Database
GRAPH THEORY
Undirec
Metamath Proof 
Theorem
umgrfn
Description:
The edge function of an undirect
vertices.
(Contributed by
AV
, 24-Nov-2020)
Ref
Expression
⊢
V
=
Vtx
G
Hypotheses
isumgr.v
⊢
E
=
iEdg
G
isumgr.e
■ ■ ■ ■ ■
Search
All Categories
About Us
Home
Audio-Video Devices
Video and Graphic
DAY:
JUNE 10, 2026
■ ■ ■ ■ ■
# [PROBLEM STATEMENT]
If a line in the records contains the string "Video", include it in the count; report that count alone.

# [RESPONSE TO THE TASK]
2